[Records from a collection]

= = =

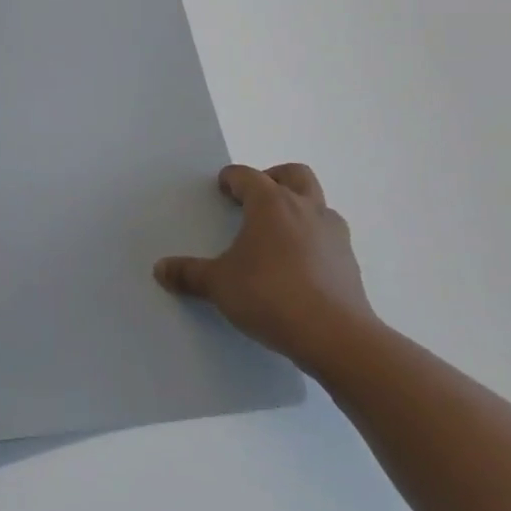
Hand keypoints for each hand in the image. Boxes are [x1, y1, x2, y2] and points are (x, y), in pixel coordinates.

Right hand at [153, 163, 373, 374]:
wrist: (335, 336)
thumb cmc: (269, 295)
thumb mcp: (219, 285)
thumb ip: (189, 274)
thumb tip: (160, 269)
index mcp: (271, 204)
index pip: (248, 176)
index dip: (232, 179)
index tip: (221, 188)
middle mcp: (306, 209)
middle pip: (294, 174)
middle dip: (273, 179)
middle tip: (254, 199)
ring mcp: (334, 234)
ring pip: (317, 204)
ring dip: (298, 209)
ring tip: (276, 235)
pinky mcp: (350, 262)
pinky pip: (328, 237)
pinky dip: (312, 240)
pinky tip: (297, 267)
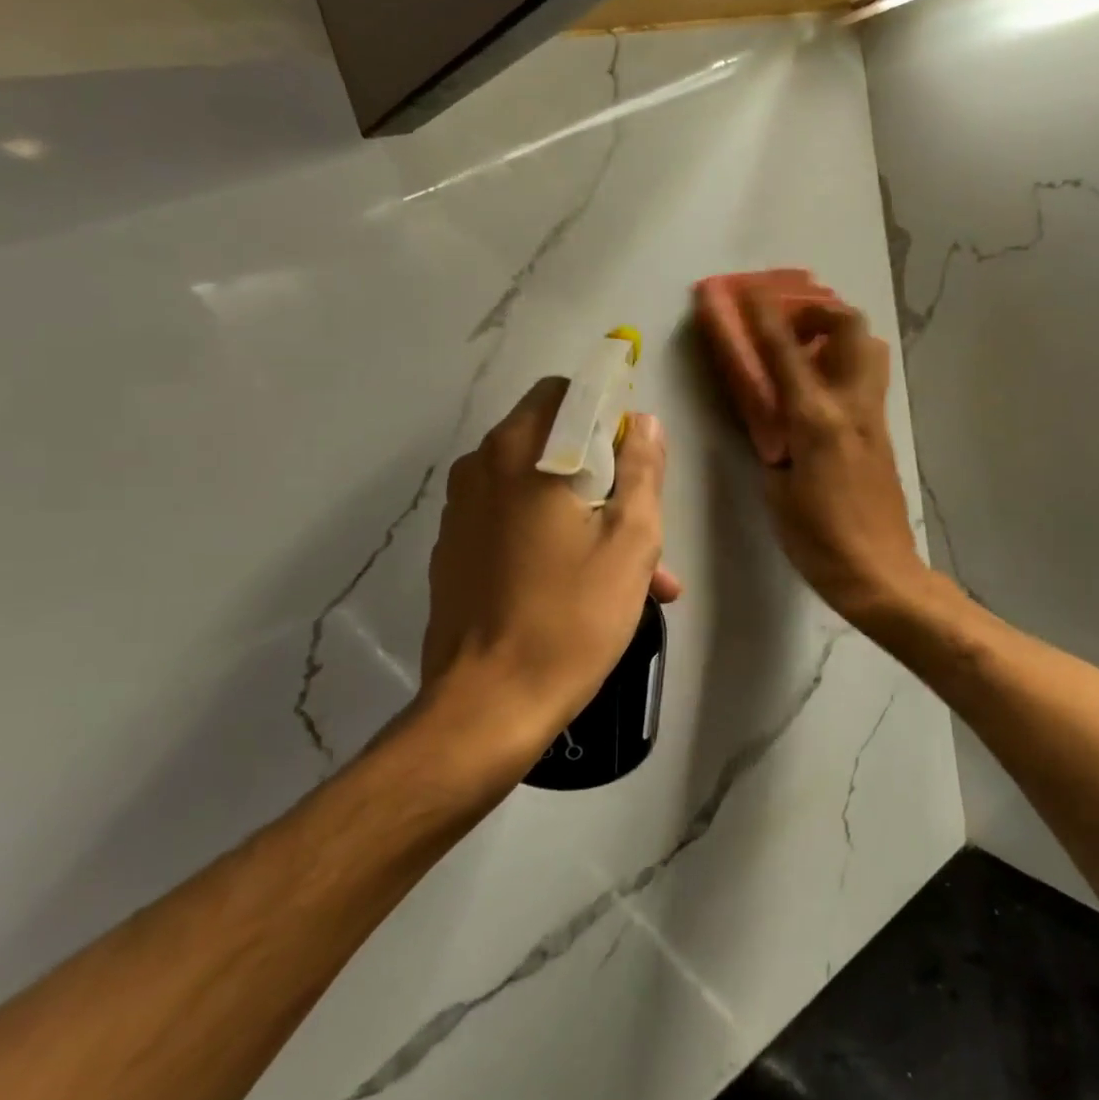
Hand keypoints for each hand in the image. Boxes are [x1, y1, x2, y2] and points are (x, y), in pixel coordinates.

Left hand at [419, 378, 681, 772]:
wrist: (488, 705)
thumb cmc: (570, 618)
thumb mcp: (630, 542)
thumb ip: (642, 471)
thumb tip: (645, 423)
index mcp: (522, 452)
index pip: (569, 394)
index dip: (611, 414)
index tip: (637, 460)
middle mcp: (481, 467)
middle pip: (553, 443)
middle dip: (604, 476)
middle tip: (644, 528)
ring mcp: (460, 511)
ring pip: (536, 489)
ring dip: (584, 514)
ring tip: (633, 575)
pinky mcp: (453, 551)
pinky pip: (511, 523)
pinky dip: (549, 538)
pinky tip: (581, 589)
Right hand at [738, 290, 931, 626]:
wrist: (878, 572)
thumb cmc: (818, 539)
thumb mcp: (776, 490)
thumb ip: (772, 444)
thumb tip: (772, 421)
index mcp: (816, 420)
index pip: (786, 352)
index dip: (764, 315)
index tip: (747, 289)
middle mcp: (851, 406)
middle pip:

= = =

In the records shown above, how many lines include the word "ring"? Answer with the number only.

TASK SOLUTION: 8